Kradzież w czasie jazdy nagrana przez kamery wewnątrz naczepy – złodziei udało się aresztować

Tak dokładnego nagrania z kradzieży w czasie jazdy jeszcze nie było. Szwedzki PostNord, zorganizował prowokację, ukrywając kamery wewnątrz naczep. W efekcie aż dwukrotnie nagrano złodziei w czasie akcji, ostatecznie doprowadzając do ich zatrzymania.

PostNord miał problem z powtarzającymi się włamaniami do naczep. Dochodziło do nich między miejscowościami Vara oraz Alingsås, położonymi na północny wschód od Göteborga. Firma zdobyła nawet nagranie, na którym widać jak złodzieje przechodzą do ciężarówki, jeden z nich przeszukuje ładunek, drugi przytrzymuje drzwi, a następnie obaj uciekają. Wszystko było oczywiście bardzo ryzykowne, choć odbyło się szybko i sprawnie.

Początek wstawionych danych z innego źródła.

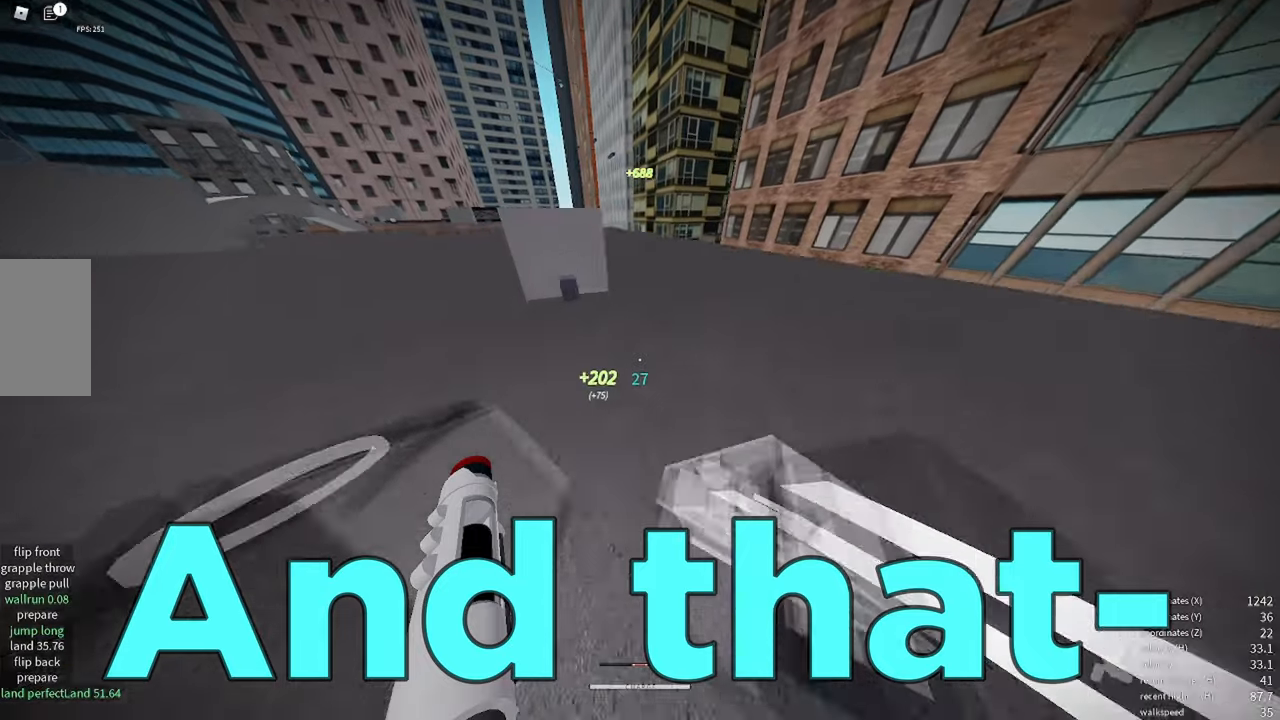
{"keys": ["w"], "mouse": [], "events": [[83, "shift", "up"], [400, "d", "down"], [483, "d", "up"]]}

We wrześniu PostNord postanowiło wziąć sprawy w swoje ręce. Po przeanalizowaniu dotychczasowych kradzieży, wybrano transport, który najprawdopodobniej padnie ofiarą kradzieży. Zadbano o to, żeby przewożony ładunek nie był zbyt cenny, przy przedniej ścianie ukryto kamery przekazujące obraz na żywo, powiadomiono o wszystkim policję i utrzymywano stały kontakt telefoniczny z kierowcą. To zaś pozwoliło osiągnąć sukces.

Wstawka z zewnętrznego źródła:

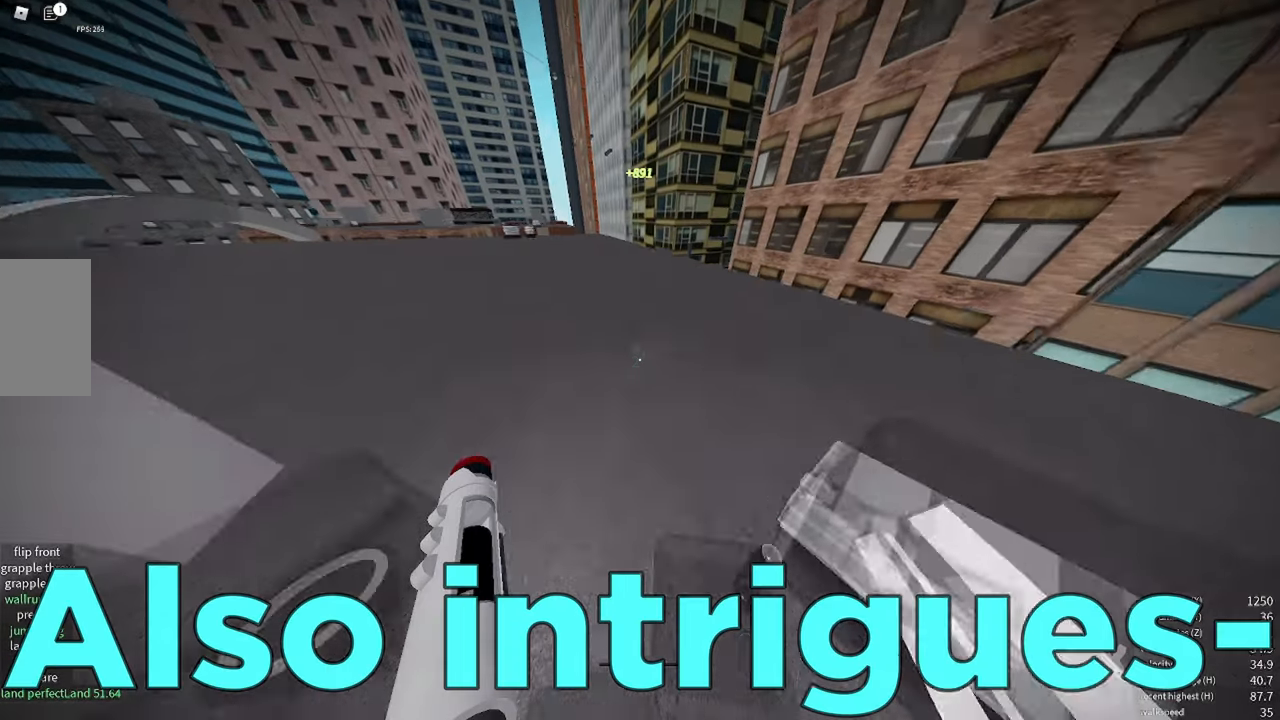
{"keys": ["w"], "mouse": [], "events": []}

Wytypowana ciężarówka faktycznie stała się obiektem zainteresowania złodziei. Podobnie jak w poprzednich przypadkach, wyszli oni z samochodu przez szyberdach, dostali się do naczepy i zaczęli szukać ładunku cennej elektroniki. Tymczasem kierowca otrzymał telefoniczną informację, że jest okradany. Polecono mu wykonać gwałtowny skręt, a następnie stopniowo hamować. Dzięki temu samochód złodziei musiał zachować odstęp od naczepy, a złodzieje stracili drogę ucieczki. W tym samym czasie na miejsce dotarła policja, która aresztowała obu mężczyzn.